Pemerintah bukan lagi menjadi malaikat pelindung hak dasar warga negara yang mendistribusikan keadilan secara merata. Namun, kerap kali pemerintah menciptakan kericuhan publik karena kebijakan yang tidak berorientasi pada kebaikan rakyat, bonum commune tapi malah demi kepentingan kelompok tertentu, kaum kapitalis.
Atas dasar konsep semu itu, kaum buruh semakin tidak diperhatikan, rakyat dinomorduakan, kebijakan umum direduksi menjadi kepentingan kelompok tertentu. Yang kaya semakin kaya, yang miskin, semakin kian melarat.

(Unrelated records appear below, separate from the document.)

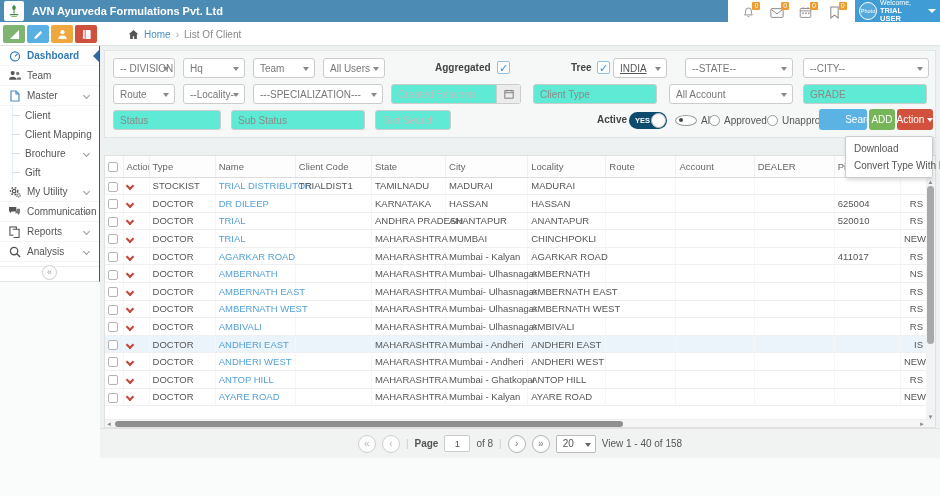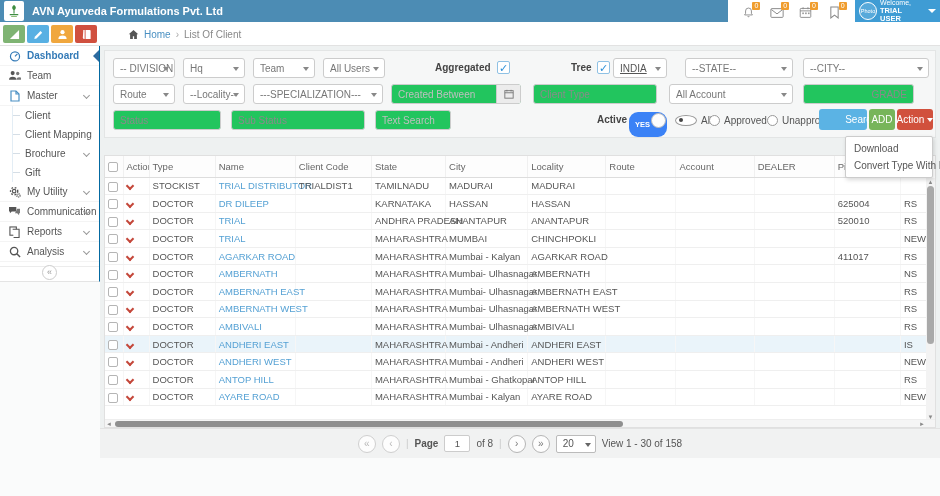--- a/index.html
+++ b/index.html
@@ -41,27 +41,27 @@
   .collapse-row { height:20px; border-top:1px solid #ececec; display:flex; align-items:center; justify-content:center; margin-top:4px; }
   .collapse-btn { width:15px; height:15px; margin-top:-9px; background:#fff; border:1px solid #ccc; border-radius:50%; color:#999; font-size:9px; line-height:13px; text-align:center; cursor:pointer; }
 
   
   #main-bg { position:absolute; left:100px; top:46px; width:840px; height:412px; background:#eef1f1; }
 
   
   #filters { position:absolute; left:104px; top:50px; width:832px; height:88px; background:#f6f7f7; border:1px solid #e3e5e5; }
   .sel { position:absolute; height:20px; background:#fff; border:1px solid #ccc; border-radius:3px; color:#777; display:flex; align-items:center; padding:0 14px 0 6px; cursor:pointer; overflow:hidden; white-space:nowrap; }
   .sel .sc { position:absolute; right:5px; top:8px; width:0; height:0; border-left:3.5px solid transparent; border-right:3.5px solid transparent; border-top:4px solid #888; }
-  .inp { position:absolute; height:20px; background:#22c55e; border:1px solid #ccc; border-radius:3px; padding:0 6px; font-family:"Liberation Sans",sans-serif; font-size:10px; color:#555; }
+  .inp { position:absolute; height:20px; background:#5eead4; border:1px solid #ccc; border-radius:3px; padding:0 6px; font-family:"Liberation Sans",sans-serif; font-size:10px; color:#555; }
   .inp::placeholder { color:#8a8a8a; opacity:1; }
   .inp.lite::placeholder { color:#bfbfbf; }
   .flabel { position:absolute; height:20px; line-height:20px; color:#444; font-weight:bold; }
   .cbx { position:absolute; width:13px; height:13px; background:#fff; border:1px solid #8fc1e4; border-radius:2px; color:#2a8fd8; font-size:11px; line-height:12px; text-align:center; cursor:pointer; }
   .addon { position:absolute; top:0; right:0; width:24px; height:18px; background:#ececec; border-left:1px solid #ccc; display:flex; align-items:center; justify-content:center; }
-  .toggle { position:absolute; width:38px; height:25px; background:#3b82f6; border-radius:9px; display:flex; align-items:center; cursor:pointer; }
+  .toggle { position:absolute; width:38px; height:17px; background:#0c4a6e; border-radius:9px; display:flex; align-items:center; cursor:pointer; }
   .t-label { color:#fff; font-size:7.5px; font-weight:bold; padding-left:6px; }
   .t-knob { position:absolute; right:1px; top:1px; width:15px; height:15px; background:#fdfdfd; border:1px solid #bbb; border-radius:50%; }
   .radio-g { position:absolute; display:flex; align-items:center; gap:4px; height:20px; cursor:pointer; color:#555; }
   .radio { width:11px; height:11px; border:1px solid #999; border-radius:50%; background:#fff; position:relative; }
   .radio.sel::after { content:""; position:absolute; left:2.5px; top:2.5px; width:4px; height:4px; background:#444; border-radius:50%; }
   .btn { position:absolute; height:21px; border:none; border-radius:3px; color:#fff; font-size:10px; display:flex; align-items:center; justify-content:center; gap:3px; cursor:pointer; font-family:"Liberation Sans",sans-serif; }
   #btn-search { background:#5bb3e4; }
   #btn-add { background:#77b55a; }
   #btn-action { background:#d1513d; }
   .caret-sm { width:0; height:0; border-left:3px solid transparent; border-right:3px solid transparent; border-top:4px solid #fff; }
@@ -69,21 +69,21 @@
   
   #action-menu { position:absolute; left:845px; top:136px; width:88px; background:#fff; border:1px solid #ccc; border-radius:2px; box-shadow:1px 2px 4px rgba(0,0,0,.15); z-index:50; padding:3px 0; }
   #action-menu .mi { height:17px; line-height:17px; padding:0 8px; color:#555; cursor:pointer; white-space:nowrap; }
 
   
   #table-wrap { position:absolute; left:104px; top:155px; width:832px; height:273px; background:#fff; border:1px solid #e0e0e0; }
   table { border-collapse:collapse; table-layout:fixed; width:822px; font-size:9.5px; }
   th { height:21px; text-align:left; padding:0 3px; color:#666; font-weight:normal; border-bottom:1px solid #ddd; border-right:1px solid #f0f0f0; background:#fdfdfd; white-space:nowrap; overflow:hidden; }
   td { height:17.6px; padding:0 3px; border-bottom:1px solid #efefef; border-right:1px solid #f6f6f6; white-space:nowrap; overflow:visible; color:#555; }
   tr.hl td { background:#eaf4fa; }
-  th.last, td:last-child { text-align:left; }
+  th.last, td:last-child { text-align:right; }
   .cb { display:inline-block; width:10px; height:10px; border:1px solid #b5b5b5; border-radius:2px; background:#fff; vertical-align:middle; cursor:pointer; }
   .rchev { display:inline-block; width:6px; height:6px; border-right:2px solid #c4473a; border-bottom:2px solid #c4473a; transform:rotate(45deg); margin-top:-2px; cursor:pointer; }
   .name-link { color:#55a1d4; cursor:pointer; }
 
   
   #vscroll { position:absolute; right:0; top:22px; width:9px; height:243px; background:#f3f3f3; }
   #vscroll .arr { width:9px; height:8px; color:#8a8a8a; font-size:6px; line-height:8px; text-align:center; }
   #vthumb { position:absolute; left:1px; top:8px; width:7px; height:158px; background:#a9a9a9; border-radius:4px; cursor:pointer; }
   #hscroll { position:absolute; left:0; bottom:0; width:100%; height:8px; background:#f5f5f5; border-top:1px solid #eee; }
   #hthumb { position:absolute; left:10px; top:1px; width:508px; height:6px; background:#8f8f8f; border-radius:3px; cursor:pointer; }
@@ -345,21 +345,21 @@
             <line x1="3.5" y1="1" x2="3.5" y2="3" stroke="#777" stroke-width="1.1"></line>
             <line x1="8.5" y1="1" x2="8.5" y2="3" stroke="#777" stroke-width="1.1"></line>
           </svg>
       </div>
     </div>
     <input class="inp" style="left: 428px; top: 33px; width: 124px;" placeholder="Client Type">
     <div class="sel" style="left:564px;top:33px;width:124px;">
         <span>All Account</span>
         <i class="sc"></i>
       </div>
-    <input class="inp" style="left: 698px; top: 33px; width: 111px; text-align: right;" placeholder="GRADE">
+    <input class="inp" style="left: 698px; top: 33px; width: 124px;" placeholder="GRADE">
 
     <input class="inp" style="left: 8px; top: 59px; width: 108px;" placeholder="Status">
     <input class="inp" style="left: 126px; top: 59px; width: 134px;" placeholder="Sub Status">
     <input class="inp lite" style="left: 270px; top: 59px; width: 76px;" placeholder="Text Search">
     <div class="flabel" style="left:492px;top:59px;">Active</div>
     <div class="toggle" style="left:524px;top:61px;">
       <span class="t-label">YES</span>
       <span class="t-knob"></span>
     </div>
     <div class="radio-g" style="left:570px;top:59px;">
@@ -643,16 +643,16 @@
     <div class="pg-circle">«</div>
     <div class="pg-circle">‹</div>
     <span class="pg-sep">|</span>
     <span class="pg-label">Page</span>
     <input class="pg-input" value="1" style="">
     <span>of 8</span>
     <span class="pg-sep">|</span>
     <div class="pg-circle on">›</div>
     <div class="pg-circle on">»</div>
     <div class="pg-select"><span>20</span><i class="sc"></i></div>
-    <span>View 1 - 30 of 158</span>
+    <span>View 1 - 40 of 158</span>
   </div>
 
 </div>
 
 </body></html>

Maka demikian, tulang punggung demokrasi ada di tangan para pemuda, kaum muda. Saatnya kaum muda diberikan kesempatan untuk merealisasikan kelebihan, bakat ekstraktif, karakter berjiwa muda dalam menanggapi situasi perpolitikan Indonesia.
Rendahnya literasi politik akan menjadi tanggung jawab kita bersama, elemen masyarakat, para tokoh adat dan agama terlebih khusus kaum berjiwa muda, pemuda. Pemuda sebagai agent of change mesti mendapat tempat dalam mengkonstruksi peradaban dunia baru.
Pilkada serentak 2020 adalah menjadi momen penting bagi pemuda untuk merealisasikan ketangkasan dan jiwa nasionalisme dalam membentuk mencerdaskan bangsa. Membaca situasi politik, berdiskusi dalam ruang publik adalah jalan yang terbaik menjaga sakralitas demokrasi.
Pemuda adalah harapan bangsa. Pemuda adalah masa depan bangsa. Pemuda adalah bangsa itu sendiri. Berjuanglah untuk mencerdaskan bangsa.